Mythbusters question

So, thanks to the miracle of TiVo, my husband and I are watching this week’s episode of Mythbusters right now – the one where they test whether a bullet can get lodged backwards in an opponent’s gun.

I love this show, but I’m curious about the way they presented the original myth – they said it was from a shooting in Seattle, and they showed “The Seattle Tribune,” with the story and picture of the gun on the front page. You could see the web address (www.theseattletribune.com), the date, price, etc. Thing is, there isn’t a Seattle Tribune. I found the story in the online archives of the Seattle Post-Intelligencer, and it’s the exact story, word for word, that they showed on the program.

So, why did they make a fake paper, and make it look real? I could understand it if they couldn’t get or afford the rights to use the P-Is image, but then why didn’t they do something that was obviously fake - like, the “Mythbusters Tribune” or something, instead of presenting it as a real paper? Or tell us that they couldn’t get the rights, and just go on with it? It kind of ticks me off, because it damages their credibility, IMO. I mean, how do we know what else they might be faking? And do they think they have no viewers in Seattle, who know that there isn’t a Seattle Tribune?

(They also got the shooting backwards; they said that it was the bad guy’s bullet that got lodged in the cop’s gun, but it was the other way around. That doesn’t bug me as much, because it’s just a mistake, as opposed to willful fakery.)

I wondered about that paper being fake, too. For one thing, the place where the date would be only said “Wednesday.” And it looked pretty perfect–very white paper. I was looking for the date, specifically, because that gun looked old-fashioned to me (don’t go off on a tangent about this, please – I know nothing about guns). I was trying to determine which decade the original story was from.

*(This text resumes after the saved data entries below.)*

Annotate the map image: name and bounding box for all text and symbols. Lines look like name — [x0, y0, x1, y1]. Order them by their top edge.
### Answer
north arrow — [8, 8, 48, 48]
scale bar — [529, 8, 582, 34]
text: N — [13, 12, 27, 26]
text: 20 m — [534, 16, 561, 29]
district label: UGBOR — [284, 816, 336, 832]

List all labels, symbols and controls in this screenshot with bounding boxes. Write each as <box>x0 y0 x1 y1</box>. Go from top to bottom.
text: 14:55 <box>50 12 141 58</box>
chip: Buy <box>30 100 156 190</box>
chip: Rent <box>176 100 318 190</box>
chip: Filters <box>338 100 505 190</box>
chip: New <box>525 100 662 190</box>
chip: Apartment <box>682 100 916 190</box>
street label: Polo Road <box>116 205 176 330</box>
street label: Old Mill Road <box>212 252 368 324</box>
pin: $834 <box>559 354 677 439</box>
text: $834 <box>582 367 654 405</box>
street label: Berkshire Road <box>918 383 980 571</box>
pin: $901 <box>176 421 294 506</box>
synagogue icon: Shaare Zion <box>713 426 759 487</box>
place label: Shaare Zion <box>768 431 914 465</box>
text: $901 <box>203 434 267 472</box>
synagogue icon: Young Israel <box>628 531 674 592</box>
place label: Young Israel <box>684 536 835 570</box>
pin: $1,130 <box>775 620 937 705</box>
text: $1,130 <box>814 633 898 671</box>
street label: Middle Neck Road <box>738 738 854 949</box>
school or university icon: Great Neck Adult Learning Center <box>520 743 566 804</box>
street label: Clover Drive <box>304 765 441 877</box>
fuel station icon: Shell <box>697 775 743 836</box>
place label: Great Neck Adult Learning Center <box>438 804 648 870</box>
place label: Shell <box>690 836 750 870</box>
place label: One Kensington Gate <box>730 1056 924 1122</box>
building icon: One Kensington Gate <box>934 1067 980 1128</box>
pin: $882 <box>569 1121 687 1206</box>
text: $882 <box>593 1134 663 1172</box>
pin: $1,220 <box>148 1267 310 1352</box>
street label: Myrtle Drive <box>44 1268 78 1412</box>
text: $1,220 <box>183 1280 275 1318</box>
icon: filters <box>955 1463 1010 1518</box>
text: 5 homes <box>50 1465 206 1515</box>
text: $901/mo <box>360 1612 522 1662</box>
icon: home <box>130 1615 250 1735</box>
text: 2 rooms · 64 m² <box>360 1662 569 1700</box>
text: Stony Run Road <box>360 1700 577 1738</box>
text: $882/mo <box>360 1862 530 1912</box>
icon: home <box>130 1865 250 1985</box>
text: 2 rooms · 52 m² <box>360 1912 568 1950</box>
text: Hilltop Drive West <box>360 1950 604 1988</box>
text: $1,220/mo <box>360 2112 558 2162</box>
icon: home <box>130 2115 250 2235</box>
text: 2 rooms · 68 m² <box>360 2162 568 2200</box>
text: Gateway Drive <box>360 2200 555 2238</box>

My guess is that they just mocked it up, and probably changed the name deliberately for trademark reasons. They’d already said it was in Seattle, so they may have deliberately made up a plausible but incorrect “Seattle Paper.”

It was probably just they they didn’t want to get sidetracked from the fun stuff with stuffy stuff like obtaining permissions.

Don’t know if this is related or not, but I’ve noticed that Mythbusters has a nearly pathological tendency to blur out trademarks and corporate logos. Everything from labels on soda cans to t-shirts, even the labels on a model train set. Are they really that afraid of getting sued, or do they just want to deny free advertising to these people?

It sounds like they are liars. I always had a feeling the people associated with this show were dishonest. Thanks for the information. Now, I will never watch again.

Come again? Liars in what sense, aside from this potentially isolated example, which from what I can tell, does not affect the actual “mythbusting” itself in any way.

Liars in that they made a fake newpaper and passed it off as real. That is a lie.

Yes, but you stated <I>“I always had a feeling the people associated with this show were dishonest ,”</I> which suggests that they lied prior to this newspaper incident, and I’m curious as to what that might be.

The story is from April of this year – you can read it here.

I don’t think they’re liars – I love the show, and I understand that, as they do experiments, there is going to be information that is either too involved or too uninteresting to make it on the air. I know they cannot, in a one-hour show, show us every single step, trial, or whatever, and that that may lead us, the viewers, to say, “Hey, they never tried it this other way! So how can they say it’s busted/plausible/confirmed?”

I just wonder why they went to the work of creating a real-looking fake paper, instead of either showing the real paper, or an obvious fake. For me, this doesn’t undermine their authority or honesty in the long run – it just makes me roll my eyes at them and hope they don’t do it again!

I know of one myth that they “busted” that was absolutely true. My husband worked on the original project, seeing it with his own eyes. The project information, while not classified, was not intended for public release. (PR nightmare)
Mythbusters used completely different materials in their version. They even admitted afterward, they’d not used the proper material, but busted the myth anyway.

Which one?

It does not matter. It is entertainment. It is fun and interesting. You can always nitpick something into oblivion if that is your aim. It does fun science and deals with explosions. What could be more fun than that unless the women on the show wore manditory bikinis. Then it would be prime time.